Available data below:

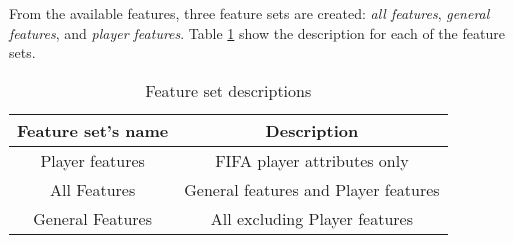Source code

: From the available features, three feature sets are created: \textit{all features}, \textit{general features}, and \textit{player features}. Table \ref{table:featuresetlist} show the description for each of the feature sets.

\begin{table}
    \caption{Feature set descriptions}
    \begin{tabular}{| c | c|}
        \hline
        Feature set's name & Description \\
        \hline
        Player features & FIFA player attributes only \\
        All Features & General features and Player features \\
        General Features & All excluding Player features \\
        \hline
    \end{tabular}
    \label{table:featuresetlist}
\end{table}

End of Available data.

▶ _Activity_: Go through the lines above and copy any that contain "table".

▶ _Your solution_:
: From the available features, three feature sets are created: \textit{all features}, \textit{general features}, and \textit{player features}. Table \ref{table:featuresetlist} show the description for each of the feature sets.
\begin{table}
    \label{table:featuresetlist}
\end{table}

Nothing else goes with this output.